There’s something both beautiful and boring about riding a train. On the one hand you can kick back and relax to the slowly passing scenery and the repetitive rumbling of the wheels rolling along the tracks. At the same time, you’re trapped. There’s nowhere to go except from cramped sleeping quarters to cramped eating quarters to even more cramped restrooms. Add to that the fact that more likely than not the train that you’re squished on is pressing through in the middle of nowhere. Sounds like a formula for being trapped and isolated.
And so is the setting for Brad Anderson’s tense but ultimately predictable crime thriller Transsiberian, which focuses on American couple Roy (Woody Harrelson) and Jessie (Emily Mortimer) as they explore the East by train before coming back stateside from a missions trip with Roy’s church. Roy’s a bit of a train geek, grinning like a young boy on Christmas morning whenever he comes across an old steamer or a point in the journey where the track style changes. Jessie, on the other hand, has a darker past. Little is said, nor does it matter. Simply put, she isn’t the good girl next to Roy’s virtuous exterior.
The confines of the train masquerade the tensions between the two as they appear to be in the early stages of drifting apart. These hints are amplified as the two meet Carlos (Eduardo Noriega) and Abby (Kate Mara), a pair of young travelers who seem very enthusiastic about their nomadic existence. As the two couples get to know one another, another story emerges – one filled with getting lost in foreign lands, voyeurism and international drug smuggling.
Transsiberian is a deeply engrossing film from the get go. It sucked me in with a simple, yet often overlooked, idea – interesting characters. Roy and Jessie make for a likeable couple, yet one with major flaws. On the surface, they’re happy together. Yet, Roy holds Jessie’s past over her. He preaches forgiveness, yet he has a hard time forgetting himself. Perhaps this is for good reason. Jessie herself doesn’t open herself up enough to be fully trusted like one would expect from a committed spouse. The train, therefore, makes for the perfect setting to explore the great unsaid. And by thrusting Roy and Jessie into a conflict that is both moral and legal in scope, only then are the two able to come to grips with their true feelings.
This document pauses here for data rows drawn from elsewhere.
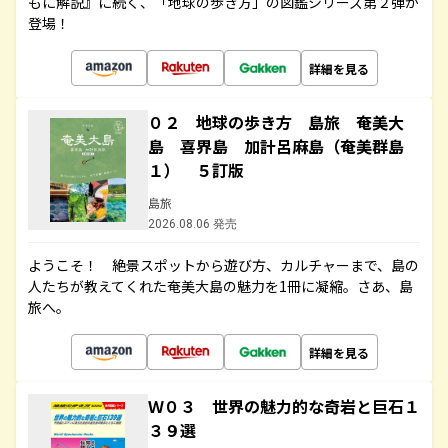
もに解説』に続く、「地球の歩き方」の図鑑シリーズ第２弾が
登場！
詳細を見る
０２ 地球の歩き方 島旅 奄美大
島 喜界島 加計呂麻島（奄美群島
１） ５訂版
島旅
2026.08.06 発売
ようこそ！ 絶景スポットから遊び方、カルチャーまで、島の
人たちが教えてくれた奄美大島の魅力を1冊に凝縮。さあ、島
旅へ。
詳細を見る
Ｗ０３ 世界の魅力的な奇岩と巨石１
３９選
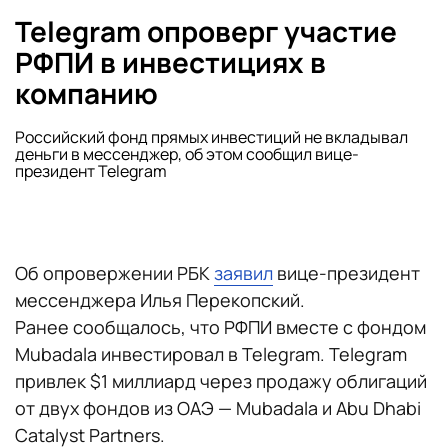
Telegram опроверг участие
РФПИ в инвестициях в
компанию
Российский фонд прямых инвестиций не вкладывал
деньги в мессенджер, об этом сообщил вице-
президент Telegram
Об опровержении РБК
заявил
вице-президент
мессенджера Илья Перекопский.
Ранее сообщалось, что РФПИ вместе с фондом
Mubadala инвестировал в Telegram. Telegram
привлек $1 миллиард через продажу облигаций
от двух фондов из ОАЭ — Mubadala и Abu Dhabi
Catalyst Partners.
Unfortunately, as the conflict gets closer and closer to the surface, so goes the film’s unique factors. As the story draws out, Transsiberian becomes more and more predictable and even tedious. Hard surprises lead to easy outs and sequences that are borderline melodrama.
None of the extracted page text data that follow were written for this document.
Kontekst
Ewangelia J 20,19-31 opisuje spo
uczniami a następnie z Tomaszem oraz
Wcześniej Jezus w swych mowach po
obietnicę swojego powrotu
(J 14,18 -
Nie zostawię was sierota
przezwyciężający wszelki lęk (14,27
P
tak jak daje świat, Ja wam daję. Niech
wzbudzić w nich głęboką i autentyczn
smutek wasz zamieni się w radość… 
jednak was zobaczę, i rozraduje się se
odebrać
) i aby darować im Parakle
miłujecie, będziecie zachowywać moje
Transsiberian is an often beautiful film that sets forth on its journey with a lot left unsaid. In a lot of ways I wish it remained unsaid. But as the journey continues on through the East the destination becomes increasingly more convoluted in some respects and easy in others.
Transsiberian DVD Review
The snow-filled landscapes are gorgeous with the DVD’s anamorphic widescreen (2.35:1 aspect ratio) presentation. Audio is in Dolby 5.1 Surround with optional English and Spanish subtitles. Unfortunately there isn’t any added content as far as bonus features go, unless you still count previews.